DOCUMENT PASSAGE:
□ □ □ □ □
Even though I have designed for CNC machines before, I think designing in Fusion360 might be a bit of a challenge for me. The only 3D software i've used before is Unity, which was definitely fun, but very difficult. As you can see in the following video, things like scaling might turn out different than you expect when you're used to 2D objects.
This was also our last week before the school closed, so unfortunately we didn't get the opportunity to remake our prints.
This weeks assignment:
In pairs (partner = Britt de Heer), you will design and print three different molds that can be used in the open material archive.
The aim of these molds is to be able to reproduce material experiments with the same mold but different materials.
These molds should create textural experiments for the casted material.
3D printing is a relatively new technology that was very hyped up by the media at one point. Avoid using 3d printing just to be able to slap this trendy title on your product. There are many downsides to 3D printing, the main one being that it takes a very long time. Take this in consideration when you choose a method to create your object.
Decide on if you want to use formative, subtractive or additive manufacturing based on the amount of objects you need.
Decide if 3D printing is the best option.
Decide which material to use.
Producing a 3D file
STL creation and file manipulation
Printing
Removal of prints
Post processing
During my time at the CMD major I often had to figure out how programs work on short notice. My usual strategy is to spend only one day on getting to know the basics of the program. Then I assume I know how to do it, and start my project. This usually leads to swearing to my computer and watching a lot of tutorials on Youtube. This time was no exception.
In class we had a short workshop on Fusion360, and it seemed fairly easy. I immediately knew I wanted to make a marble track. Something I almost regretted later. I made a little sketch on what I wanted it to look like.
I didn't feel like drawing at that moment, so I thought this scribble would be enough. It should represent a gutter that spirals down into a square. I thought this design could just be a bunch of ramps that intersected each other. Boy was I wrong.
First try. I made a nice gutter by extruding a profile and tilted it to make it a ramp. Then I also wanted the gutter to make a 90Āŗ turn. Somehow I thought I could just intersect these two and call it a day. Sadly, the sides of the gutter would block the path for the marble to roll down. I thought I could come up with a way to cut this intersection and remove the walls I didn't need, but this was harder than expected. I didn't really think this through. Let's ditch this method.
Second try. I figured that if i'd just make flat ramps with straight walls, I could shorten certain walls to leave a gap for the marble to pass through. The marble passed through, but the corners were still awkward. The marble technically would fall down, but it just looks very unflattering.
Third try. I looked around the toolbar and found a (seemingly) perfect tool called "sweep". I could sweep the gutter profile from the first try along a spiraled path. Even CAD-expert Kaj had never tried this, approved of this idea. I quickly sketched out the dimensions and got to work.The values are the height of the corners in mm. The green line is the path that has to be drawn.
I tested it on a single path with a corner first, and it worked out well at first sight, so I proceeded to draw out the whole spiral in sketches. This took a hours.
□ □ □ □ □
DATA EXCERPTS:
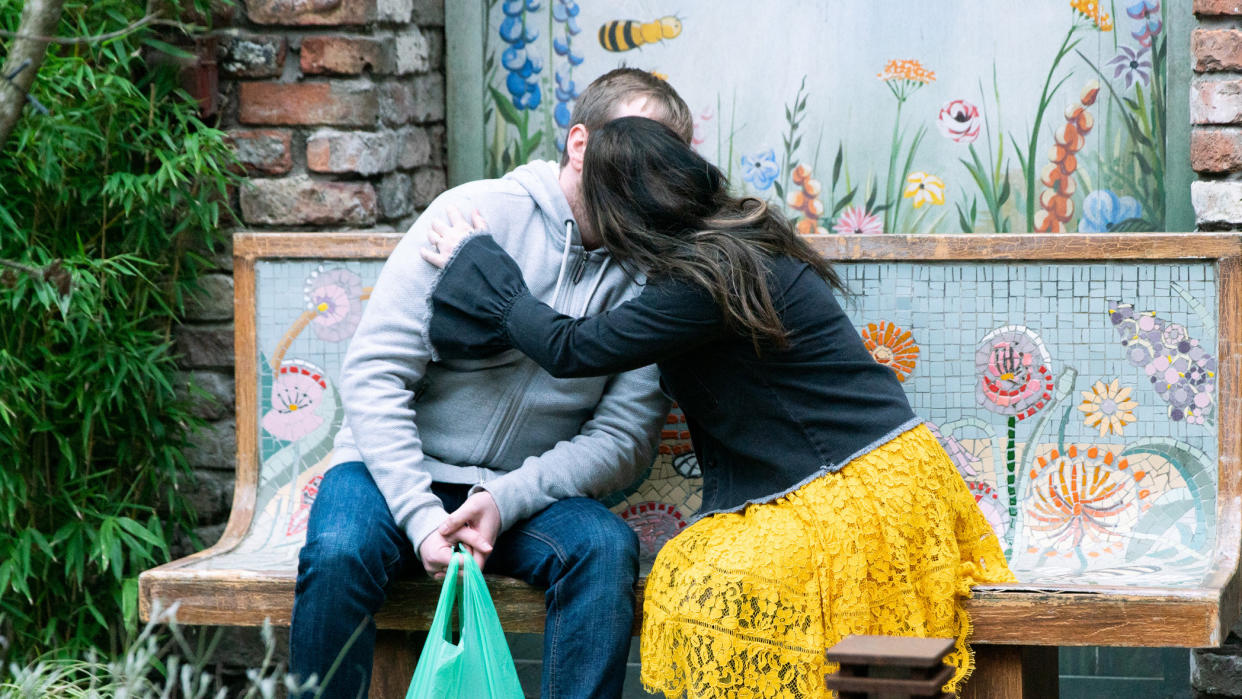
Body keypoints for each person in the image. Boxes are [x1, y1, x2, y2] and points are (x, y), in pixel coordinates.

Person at [421, 116, 1018, 697]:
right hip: (879, 476)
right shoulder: (735, 239)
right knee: (791, 612)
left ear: (623, 213)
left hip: (849, 492)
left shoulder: (702, 279)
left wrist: (479, 262)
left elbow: (572, 348)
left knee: (711, 587)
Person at [290, 71, 694, 699]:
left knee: (603, 547)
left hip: (522, 498)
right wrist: (422, 516)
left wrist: (506, 499)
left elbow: (624, 437)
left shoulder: (655, 276)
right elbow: (376, 374)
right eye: (635, 145)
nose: (649, 174)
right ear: (581, 144)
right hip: (394, 473)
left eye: (666, 158)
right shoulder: (474, 214)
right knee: (339, 552)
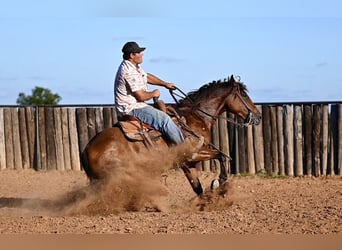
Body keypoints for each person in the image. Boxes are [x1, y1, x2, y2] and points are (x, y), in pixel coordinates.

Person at [114, 41, 203, 151]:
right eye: (139, 52)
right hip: (131, 108)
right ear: (132, 55)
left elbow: (146, 77)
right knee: (164, 119)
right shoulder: (127, 71)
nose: (142, 54)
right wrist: (154, 93)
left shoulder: (134, 67)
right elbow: (140, 96)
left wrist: (165, 84)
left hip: (137, 106)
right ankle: (185, 149)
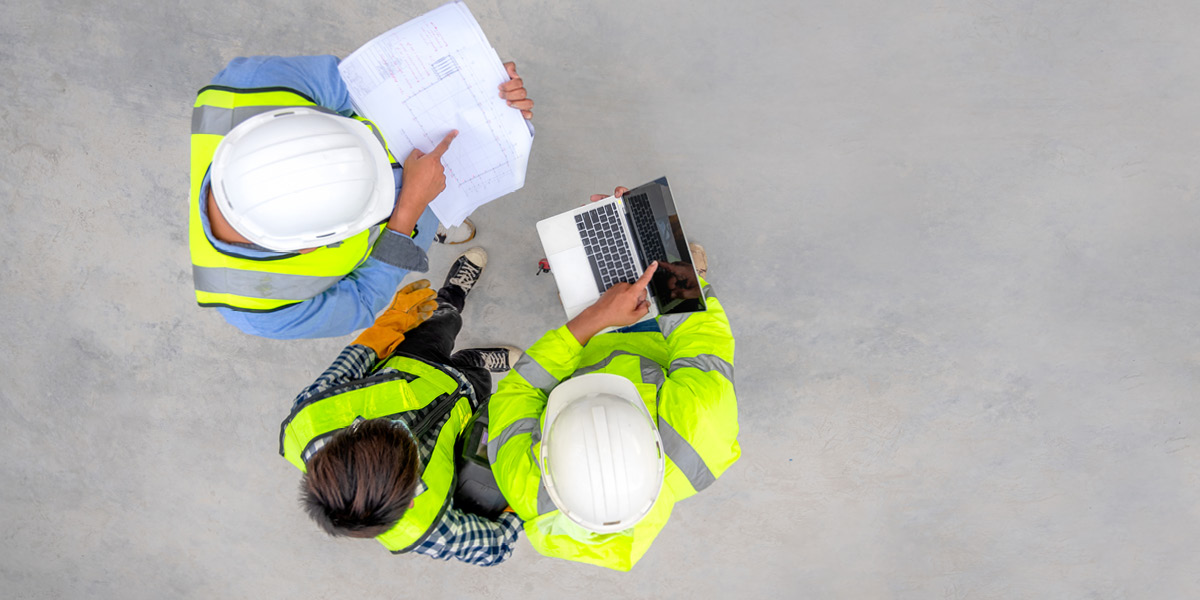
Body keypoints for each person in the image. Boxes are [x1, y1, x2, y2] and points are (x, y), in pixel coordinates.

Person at [189, 55, 534, 339]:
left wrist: (478, 90)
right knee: (424, 221)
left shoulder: (253, 85)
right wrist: (407, 216)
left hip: (414, 198)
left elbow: (370, 82)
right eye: (375, 199)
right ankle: (431, 223)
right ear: (312, 246)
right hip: (406, 219)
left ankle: (432, 218)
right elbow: (364, 299)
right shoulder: (264, 311)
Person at [486, 193, 740, 571]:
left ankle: (603, 287)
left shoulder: (524, 481)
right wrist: (651, 239)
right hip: (660, 337)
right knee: (678, 271)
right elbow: (699, 332)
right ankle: (691, 269)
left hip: (590, 334)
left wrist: (594, 317)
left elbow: (518, 389)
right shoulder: (700, 426)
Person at [279, 248, 524, 565]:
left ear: (348, 436)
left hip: (414, 359)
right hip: (465, 407)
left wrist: (390, 325)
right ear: (409, 502)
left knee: (442, 320)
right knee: (477, 378)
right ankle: (472, 361)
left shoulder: (309, 417)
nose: (403, 429)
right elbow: (497, 546)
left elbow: (349, 365)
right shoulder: (423, 528)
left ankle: (453, 295)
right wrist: (524, 488)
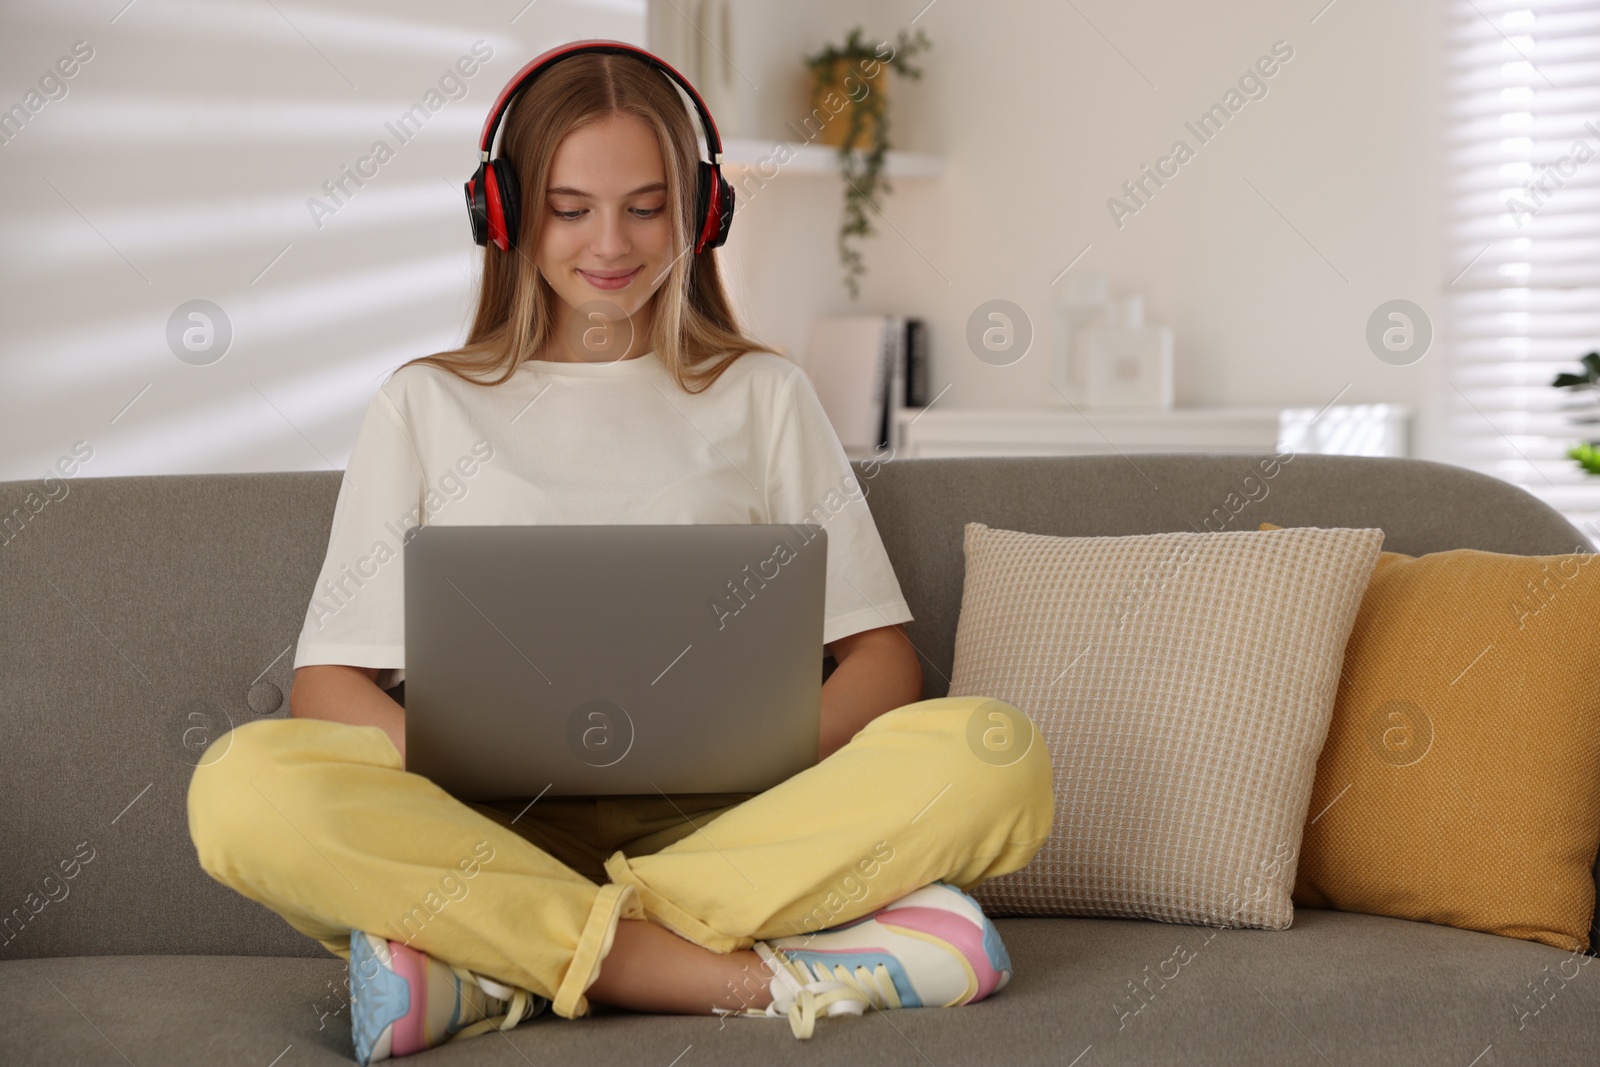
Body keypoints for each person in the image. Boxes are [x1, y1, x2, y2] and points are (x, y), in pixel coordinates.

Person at [186, 40, 1054, 1065]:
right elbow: (329, 684)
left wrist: (759, 749)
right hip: (489, 826)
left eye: (646, 206)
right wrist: (466, 761)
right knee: (242, 787)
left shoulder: (762, 395)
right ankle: (710, 967)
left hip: (731, 826)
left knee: (995, 754)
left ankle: (491, 956)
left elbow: (883, 661)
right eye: (569, 207)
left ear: (700, 213)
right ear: (502, 215)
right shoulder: (424, 403)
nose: (612, 242)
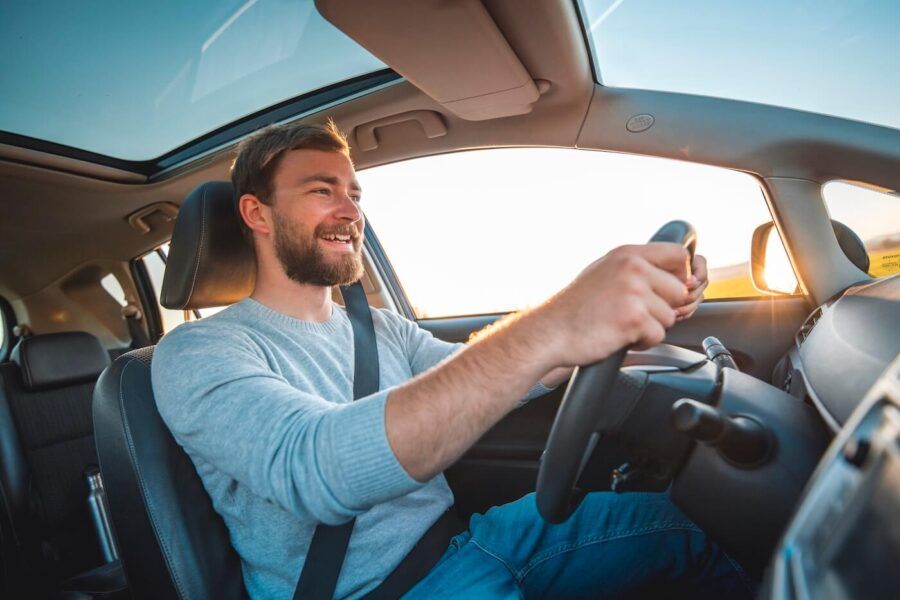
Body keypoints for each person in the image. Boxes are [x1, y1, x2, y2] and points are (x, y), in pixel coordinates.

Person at [152, 121, 751, 599]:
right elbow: (314, 470)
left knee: (713, 530)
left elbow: (495, 376)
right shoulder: (197, 352)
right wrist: (557, 322)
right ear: (257, 214)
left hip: (471, 540)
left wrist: (621, 318)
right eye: (321, 191)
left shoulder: (379, 327)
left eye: (354, 194)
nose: (351, 211)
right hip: (377, 591)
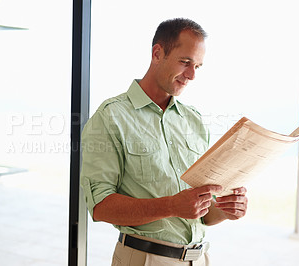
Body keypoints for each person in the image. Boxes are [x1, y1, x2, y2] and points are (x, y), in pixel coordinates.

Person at [80, 18, 248, 266]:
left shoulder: (194, 121)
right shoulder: (111, 117)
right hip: (145, 259)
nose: (191, 75)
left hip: (200, 259)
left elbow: (203, 214)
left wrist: (226, 209)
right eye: (185, 62)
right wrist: (171, 205)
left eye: (198, 67)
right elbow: (100, 207)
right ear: (157, 53)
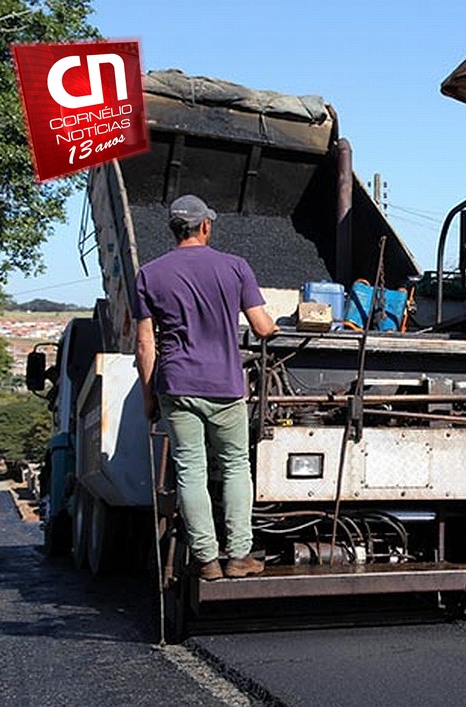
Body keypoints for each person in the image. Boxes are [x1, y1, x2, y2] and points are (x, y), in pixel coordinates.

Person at [134, 194, 277, 581]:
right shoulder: (235, 267)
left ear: (173, 229)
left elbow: (145, 344)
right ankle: (239, 556)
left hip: (176, 386)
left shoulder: (149, 273)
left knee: (190, 471)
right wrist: (276, 325)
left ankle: (207, 560)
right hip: (225, 386)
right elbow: (262, 327)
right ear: (206, 226)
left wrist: (149, 399)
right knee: (234, 466)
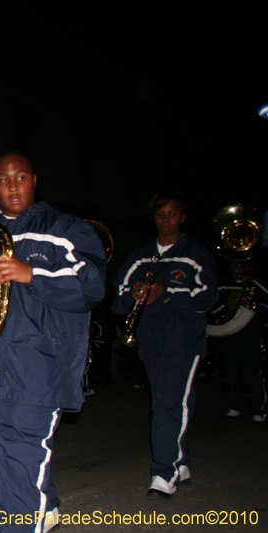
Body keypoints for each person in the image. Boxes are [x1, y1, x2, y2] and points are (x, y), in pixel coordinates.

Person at [0, 153, 106, 532]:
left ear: (34, 180)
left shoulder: (68, 229)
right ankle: (43, 507)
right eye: (2, 179)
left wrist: (32, 273)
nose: (12, 186)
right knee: (15, 451)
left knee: (20, 450)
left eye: (20, 178)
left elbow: (92, 287)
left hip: (42, 363)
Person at [112, 191, 217, 499]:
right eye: (160, 215)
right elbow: (117, 300)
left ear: (182, 217)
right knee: (168, 400)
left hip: (183, 340)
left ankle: (163, 472)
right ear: (153, 218)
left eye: (172, 214)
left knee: (168, 403)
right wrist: (135, 293)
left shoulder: (195, 252)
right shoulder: (142, 255)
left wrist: (166, 292)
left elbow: (209, 295)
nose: (166, 220)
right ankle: (180, 460)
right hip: (150, 340)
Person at [214, 261, 267, 423]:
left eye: (239, 265)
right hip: (230, 334)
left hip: (251, 334)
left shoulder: (255, 283)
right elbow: (212, 304)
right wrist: (225, 308)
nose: (235, 268)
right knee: (231, 371)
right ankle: (233, 406)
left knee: (252, 372)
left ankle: (258, 410)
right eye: (233, 265)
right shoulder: (223, 284)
□ □ □ □ □
TRY IT:
Answer from the Fusion360 passage above:
1. Who was the writer's partner for this week's assignment?
2. What does the passage give as the main downside of 3D printing?
3. What tool did the writer find in the toolbar on the third try?

RESULT:
1. Britt de Heer
2. It takes a very long time.
3. A tool called "sweep"